Я резко помотала головой, раскидывая эти мысли. Я не приглашаю проблемы. Я приглашаю новое грандиозное приключение, а с Риоданом оно будет гарантированно столь же невероятным, сколько непредсказуемым. А если мы создадим убедительную иллюзию интимности? Для меня с моими яростно обострёнными чувствами все ощущалось исключительно реальным. Годы назад я знала, что выбрала Танцора отчасти из-за того, как сильно меня будоражил Риодан. Танцор был лёгким смехом и нормальным будущим. Риодан был бесконечным вызовом и будущим, которое невозможно предсказать. Будущее было здесь. У меня никогда не было нормальной жизни. С чего бы мне ожидать нормального будущего?
Меня наполнило неожиданное веселье. Я не теряла его, мы всего лишь изменялись, становились следующим этапом. В этом мы были хороши, я и он. Это наша сильная сторона. До меня дошло, что адаптация — это больше, чем выживание; это основа любви. Мы все менялись, каждый день, и выдерживавшие отношения — это отношения тех, что вместе оседлали волны, росли и позволяли друг другу эволюционировать. Поощряли это, даже когда это пугало. Адаптивность в отношениях — это полярная противоположность клетки. Необходимые обязательства в сочетании с необходимой свободой.

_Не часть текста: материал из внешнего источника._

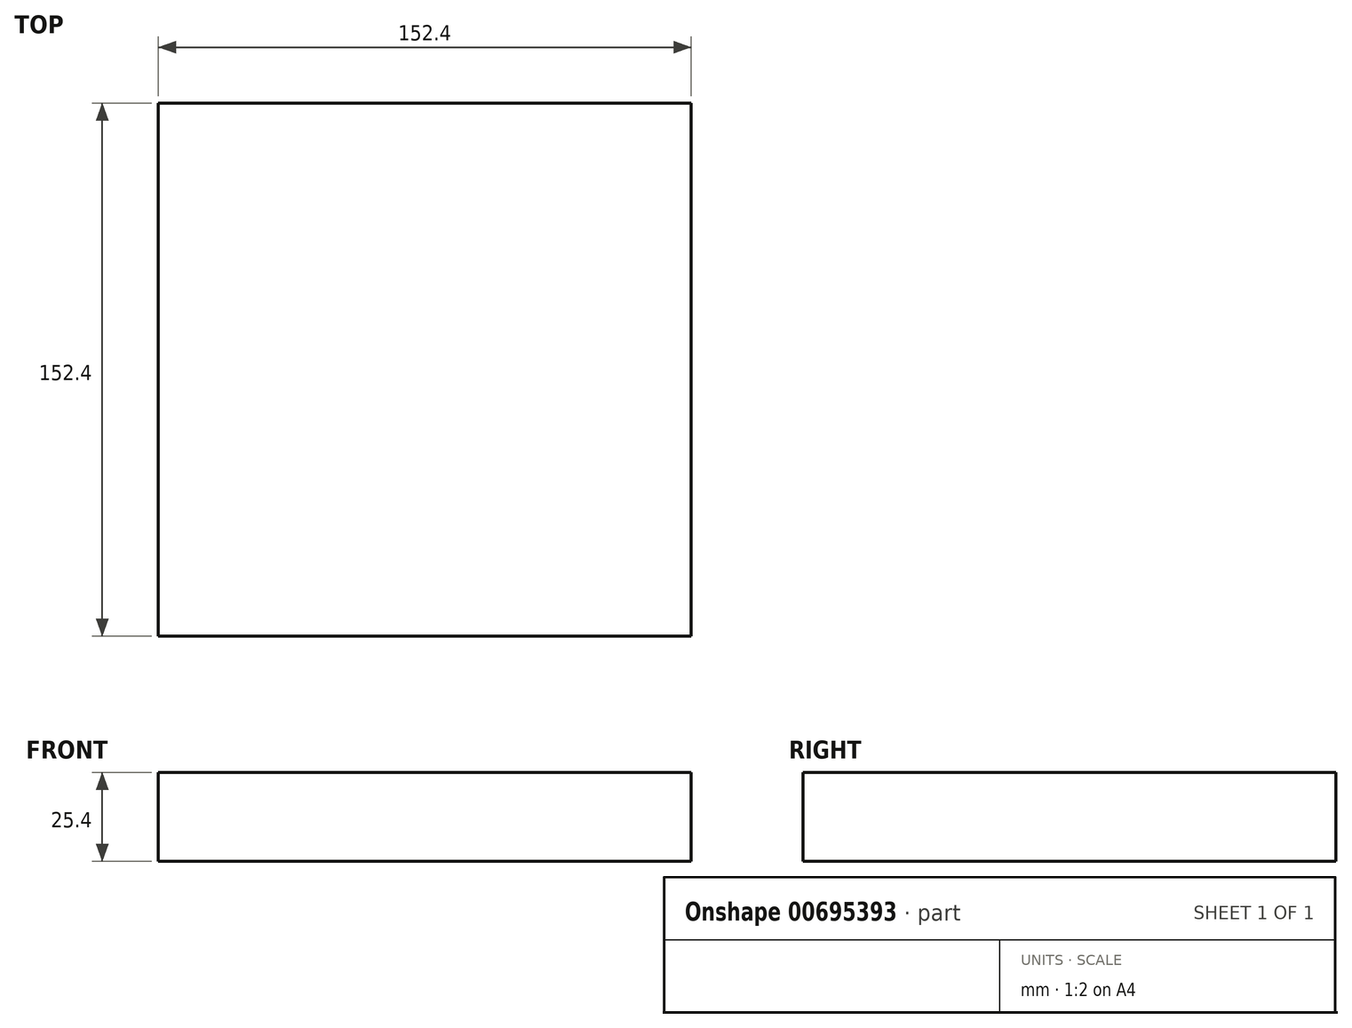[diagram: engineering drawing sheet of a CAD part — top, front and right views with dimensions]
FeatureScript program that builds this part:
annotation { "Feature Type Name" : "Feature", "Feature Type Description" : "" }
export const myFeature = defineFeature(function(context is Context, id is Id, definition is map)
    precondition{}
    {
        {
            var Q0;
            Q0=qCreatedBy(makeId("Top.planeOp"),FACE);
            var sketch = newSketch(context, id + "F0", { "sketchPlane" : qUnion([Q0])});
            skLineSegment(sketch, "E0.bottom", {"start": v(-76.4, 76.56) * mm, "end": v(76, 76.56) * mm});
            skLineSegment(sketch, "E0.top", {"start": v(-76.4, -75.84) * mm, "end": v(76, -75.84) * mm});
            skLineSegment(sketch, "E0.left", {"start": v(-76.4, 76.56) * mm, "end": v(-76.4, -75.84) * mm});
            skLineSegment(sketch, "E0.right", {"start": v(76, 76.56) * mm, "end": v(76, -75.84) * mm});
            skSolve(sketch);
        }
        {
            var Q0;
            Q0=makeQuery(id+"F0.imprint","IMPRINT",FACE,{"disambiguationData":[TD([[makeQuery(id+"F0.imprint","IMPRINT",EDGE,{"derivedFrom":sQuery(id+"F0.wireOp",EDGE,"E0.bottom")}),-1.0]])]});
            extrude(context, id + "F1", {"entities" : qUnion([Q0]), "depth" : 25.4 * mm, "offsetDistance" : 25.4 * mm});
        }
    });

Он оседлал стул задом наперёд и снял рубашку, его спина гладко и прекрасно перекатывалась в свете пламени, и он сказал низким, сексуальным голосом:
— Ну же, Звёздная пылинка, заклейми своего мужчину. Я ждал этого охереть как долго.
Своего мужчину. Мне нравилось это. Святой ад, мне это нравилось. Риодан Киллиан Сент-Джеймс только что назвал себя моим мужчиной.
— Если только ты не боишься связать себя со зверем вроде меня, — подначивал он.
Я фыркнула.
— Вот ещё. Я заклеймлю твою задницу.
Он рассмеялся.
— Позвоночник. Там эффективнее. Но закончи её, и можешь делать с моей задницей все, что угодно. Только помни, расплачиваться придётся той же монетой.
Я выгнула бровь.
— Ты можешь пожалеть об этом, — я была одержимой вожделением, неукротимой женщиной.
— С тобой никаких запретов. Покажи мне, что у тебя есть, Детка, — поддразнил он.
Я бы подразнила в ответ, но меня накрыло внезапной тревогой.
— Что насчёт моей крови? — ему пришлось смешать нашу кровь, чтобы закончить мою татуировку. Если моя кровь изменилась, не навредит ли она ему?